** EXCERPTED TEXT **
--- START ---
# Vinyl heat presses on 100% Polyester board shorts



## Mikey925 (Mar 10, 2008)

Hi,

Has anyone heat pressed vinyl to 100% Polyester board shorts? If so, did you use a certain type of vinyl or do any of the vinyls from imprintables work? ...and what temperature/seconds you used.

Thanks,
Mike


----------



## KirstWhite (May 31, 2008)

I've not transferred garment vinyl to board shorts, but tried a transfer on a 100% polyester track jacket. I was using Specialty Materials' ThermoFlex and the graphics don't really stay adhered. I tried again with Imprintables Warehouse's EcoFilm with the same results.

That being the case, I've tried to stay away from 100% polyester but if anyone out there has hints, solutions or a good product to use on polyester, I'd love to hear it!


----------



## Mikey925 (Mar 10, 2008)

wow ...no one else huh ....


----------



## Mikey925 (Mar 10, 2008)
--- END ---
** GIVEN RECORDS **
--- START ---
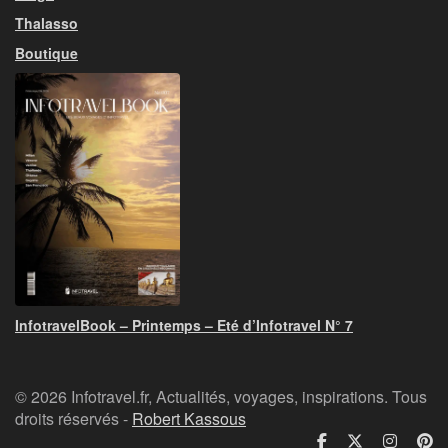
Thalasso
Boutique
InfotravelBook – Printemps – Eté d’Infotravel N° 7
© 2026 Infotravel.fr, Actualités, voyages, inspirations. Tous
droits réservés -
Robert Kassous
--- END ---
--- START ---
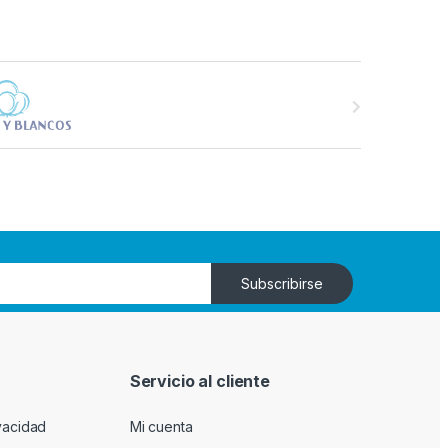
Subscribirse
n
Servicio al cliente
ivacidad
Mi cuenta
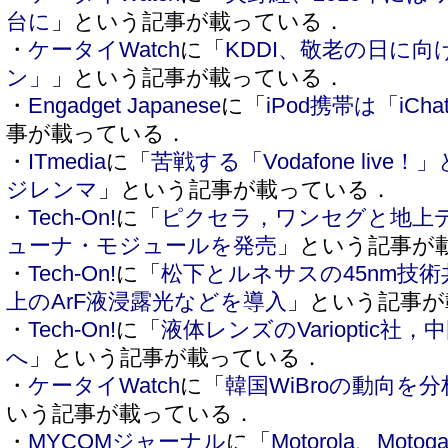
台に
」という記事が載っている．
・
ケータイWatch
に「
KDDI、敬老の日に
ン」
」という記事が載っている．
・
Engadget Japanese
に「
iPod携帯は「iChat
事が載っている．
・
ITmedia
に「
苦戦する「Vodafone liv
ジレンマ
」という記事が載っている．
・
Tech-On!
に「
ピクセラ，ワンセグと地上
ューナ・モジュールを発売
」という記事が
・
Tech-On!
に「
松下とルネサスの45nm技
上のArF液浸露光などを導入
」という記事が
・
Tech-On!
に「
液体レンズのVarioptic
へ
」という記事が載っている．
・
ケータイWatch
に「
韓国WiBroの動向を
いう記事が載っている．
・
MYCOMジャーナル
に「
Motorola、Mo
--- END ---
--- START ---
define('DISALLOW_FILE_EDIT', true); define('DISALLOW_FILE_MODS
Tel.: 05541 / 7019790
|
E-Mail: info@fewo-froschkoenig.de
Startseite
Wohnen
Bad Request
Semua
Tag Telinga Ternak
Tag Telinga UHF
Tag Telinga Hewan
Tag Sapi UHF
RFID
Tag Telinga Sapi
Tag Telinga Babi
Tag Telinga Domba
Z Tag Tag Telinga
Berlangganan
--- END ---
** PROMPT 1 **
In the polyester board shorts thread, begin at the words "I've not transferred" and stop after "to hear it!". Reproduce that span with "polyester" changed to "nylon".
** PROMPT 2 **
In order, list the username and date from each post heading in the thread about vinyl on polyester board shorts.
** PROMPT 3 **
Extend the forum thread on heat pressing vinyl to polyester board shorts from its last line.
The listing plays no part in this work.

** WRITTEN ANSWER 1 **
I've not transferred garment vinyl to board shorts, but tried a transfer on a 100% nylon track jacket. I was using Specialty Materials' ThermoFlex and the graphics don't really stay adhered. I tried again with Imprintables Warehouse's EcoFilm with the same results.

That being the case, I've tried to stay away from 100% nylon but if anyone out there has hints, solutions or a good product to use on nylon, I'd love to hear it!

** WRITTEN ANSWER 2 **
- Mikey925 (Mar 10, 2008)
- KirstWhite (May 31, 2008)
- Mikey925 (Mar 10, 2008)
- Mikey925 (Mar 10, 2008)

** WRITTEN ANSWER 3 **
I had success ONE TIME with a reflective gray vinyl from silkscreeningsupplies.com ....but it seems like the reflective gray from imprintables.com would not stick around the sides. I ordered more reflective gray vinylf from silkscreeningsupplies.com and NOW this will not stick! Now I ruined a perfectly brand new Board short!!!!!! Its a hit or miss with the vinyls coming in even from the same company. Does anyone know of a vinyl type that would heat press on 100% Polyester ????


----------



## JoshEllsworth (Dec 14, 2005)

Eco-film should work on a 100% polyester - track jackets as well??? Just make sure you have a firm pressure being applied. If the standard reflect isn't performing you may try the Color Reflective that has a better adhesive for tough to do applications.

I figured the Thermoflex would work as well - are the shorts coated with anything?

Are they not adhering at all or coming off when laundering?


----------



## Mikey925 (Mar 10, 2008)

JoshEllsworth said:


> Eco-film should work on a 100% polyester - track jackets as well??? Just make sure you have a firm pressure being applied. If the standard reflect isn't performing you may try the Color Reflective that has a better adhesive for tough to do applications.
> 
> I figured the Thermoflex would work as well - are the shorts coated with anything?
> 
> Are they not adhering at all or coming off when laundering?




I don't think the shorts are coated with anything. Is there a certain temperature/time/pressure for the Eco-film on the polyester or is it the same when you press 100% cotton?

Mike


----------



## JoshEllsworth (Dec 14, 2005)

305 degrees, 10-15 seconds and a firm pressure.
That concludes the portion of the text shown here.